Sunday, 8 March 2015

Effect of general election on EU membership

Brendan Donnelly, Director of the Federal Trust and Treasurer of the European Movement UK writes here. Two paragraphs stood out for me.

Britain’s future in the European Union will be greatly affected by the results our idiosyncratic electoral system generates for the next Parliament. It is only if Labour is able, alone or in coalition, to construct a government likely to last for five years that the uncertainty around British membership will be dissipated.  Labour has said often and forcefully that it would only put the question of British membership of the Union to a referendum if it wished in government to sign a further European Treaty involving significant further sovereignty-pooling by the United Kingdom. No such prospect is imminent or indeed likely in the foreseeable future.  If the Parliamentary arithmetic allowed the Labour Party and, say, the Liberal Democrats to achieve together an absolute majority after May, the possibility of the European referendum pledged by the Conservative Party would recede into the distant future. Present predictions do not however suggest that even a coalition between Labour and the Liberal Democrats would suffice for a Parliamentary majority after the next General Election. Any Labour government would probably need to come to an arrangement with the SNP, an arrangement the terms and duration of which are extremely difficult to predict.

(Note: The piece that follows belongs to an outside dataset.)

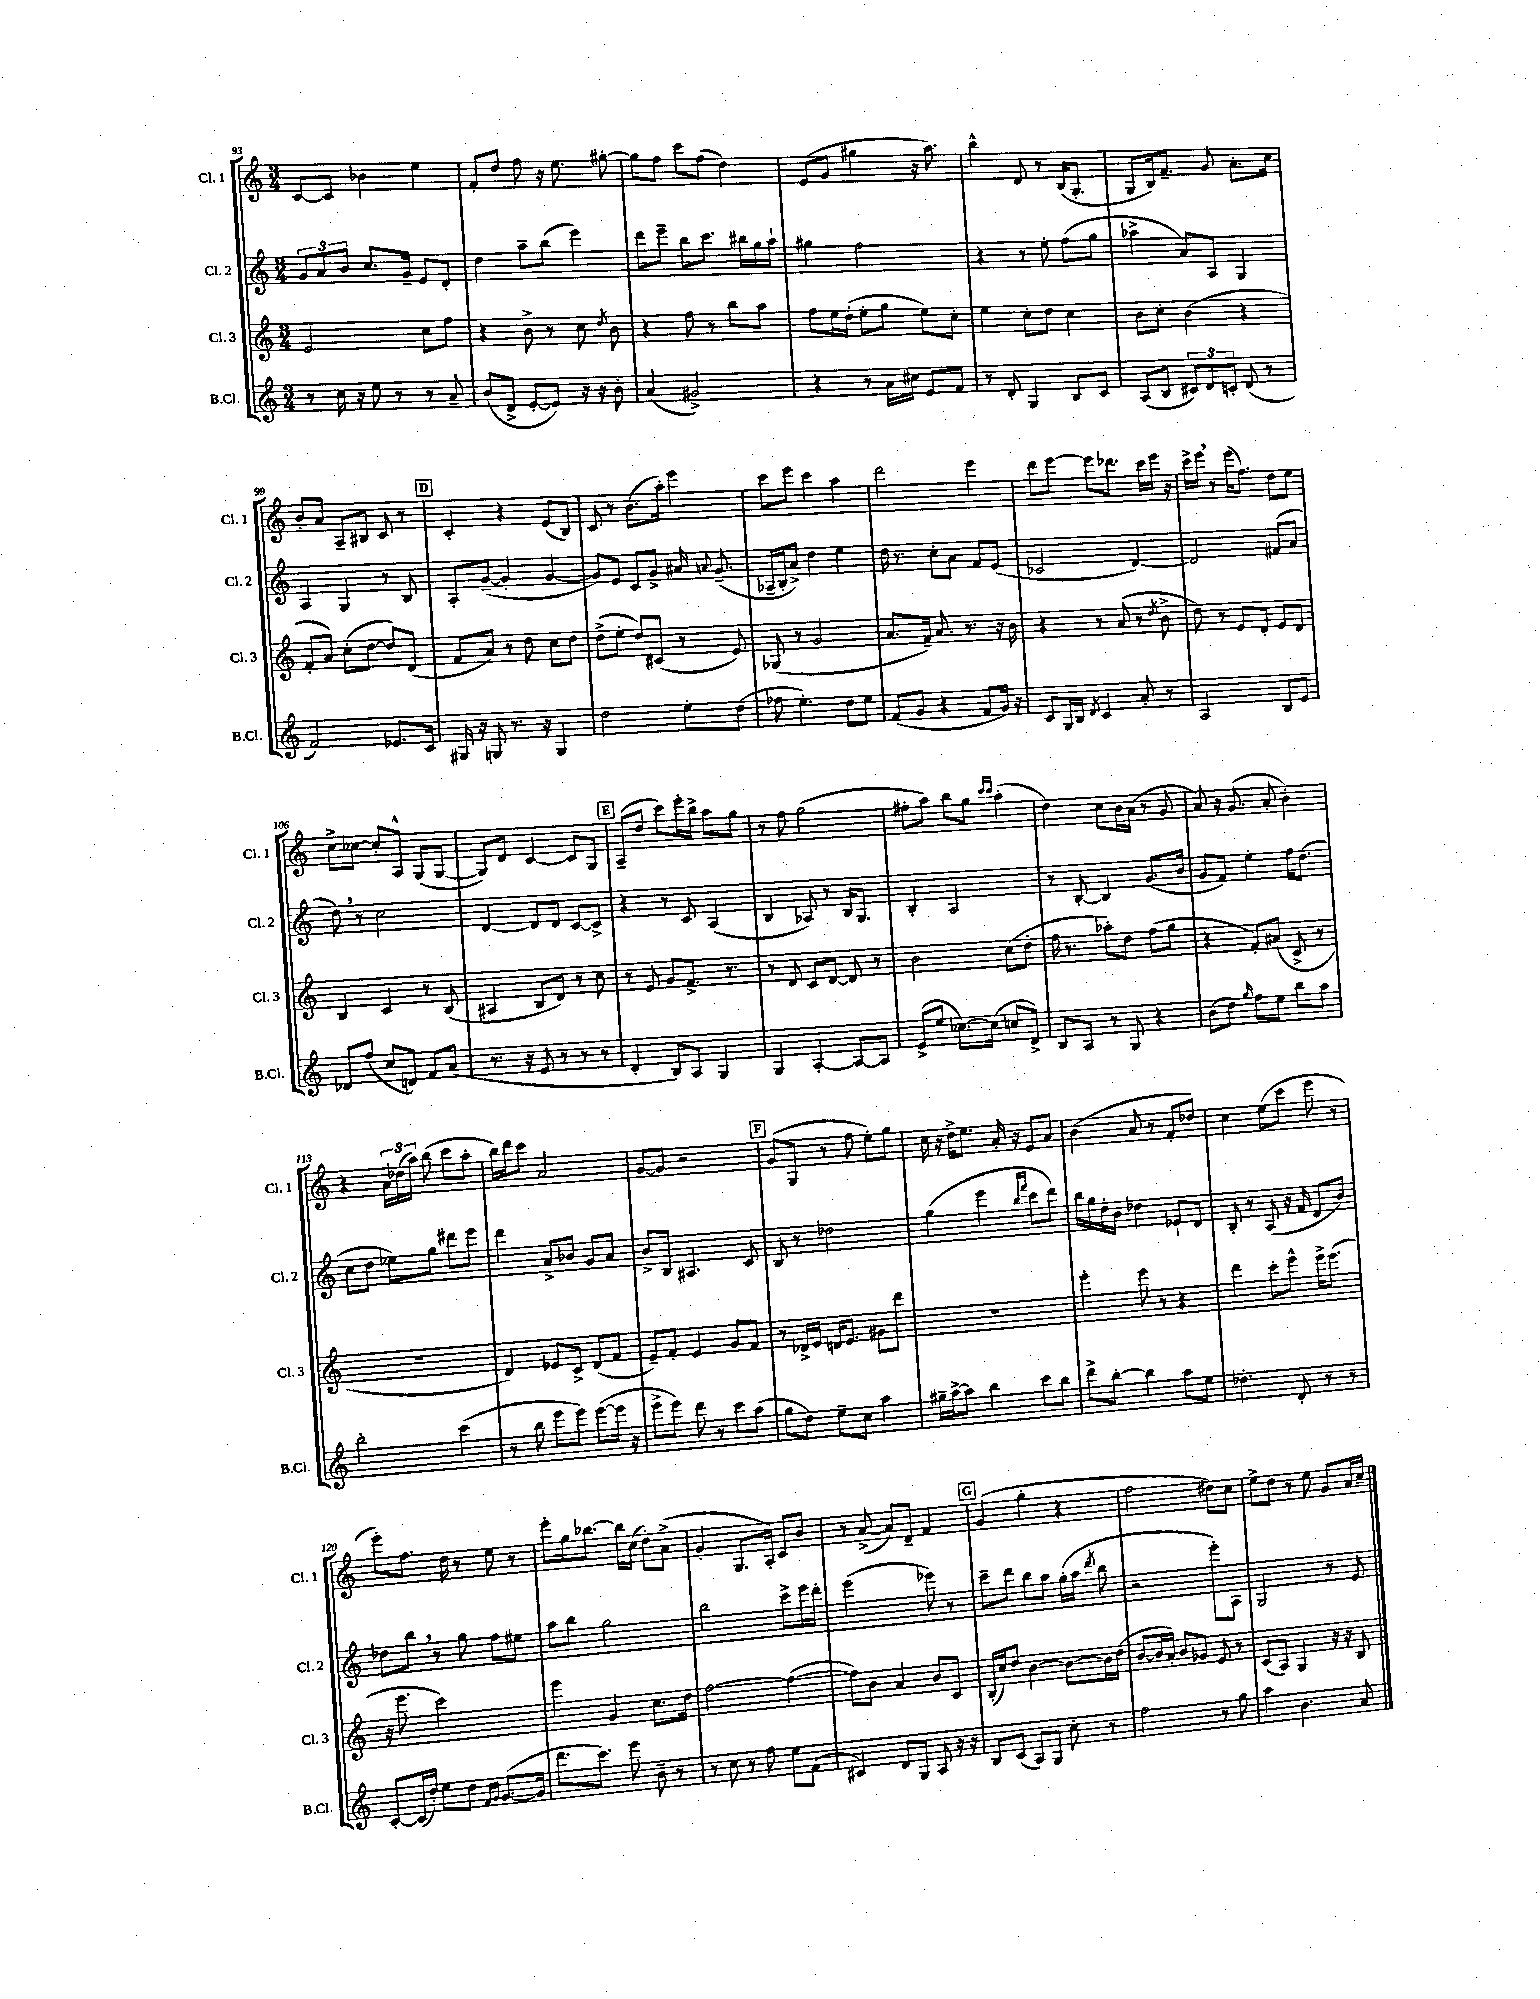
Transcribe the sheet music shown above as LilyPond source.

I am not quite as sanguine as Mr Donnelly. Labour has a significant number of Eurosceptics in its ranks and it would be surprising if the make-up of the parliamentary party after the election were to be much different. Moreover, the Blair-Brown years were marked by a distancing from the EU.

If on the other hand the Conservative Party is able to form the next British government, alone or in coalition, there will certainly be a referendum on the United Kingdom’s membership of the European Union. Uncertainty will continue however to attach to the date, the circumstances and the outcome of this referendum.  There have been suggestions that Mr. Cameron, possibly in deference to the wishes of UKIP, may wish to hold an earlier referendum than his originally favoured date of 2017. This would be to recognize the unachievability of the radical renegotiation of the terms of British membership of the Union which many Conservatives favour and which Mr. Cameron has publicly supported until now. An early referendum would have the advantage from Mr. Cameron’s point of view of bringing the European issue more quickly to a head within his party.  He will dread the prospect of two years of largely futile “renegotiation” with his European partners, accompanied by complaints from his backbenchers that he is not being ambitious enough in his demands.  Nevertheless, Mr. Cameron must be aware that an early referendum will expose him to the accusation of abandoning the careful compromise that kept the Conservative Party together in the latter half of the last Parliament, a compromise to which significant renegotiation of the terms of British membership of the European Union was essential.
A great opportunity for an in/out referendum, which would have cleared the air for a generation, was missed in 2012. I would still trust the British people not to be swayed by the disproportionate amount of anti-EU propaganda in the media, including the BBC, but it could be a close-run thing, especially if the party in opposition treats a referendum as a verdict on the incumbent government rather than on its merits. The wrong decision would also give an irresistible boost to Scottish separatism.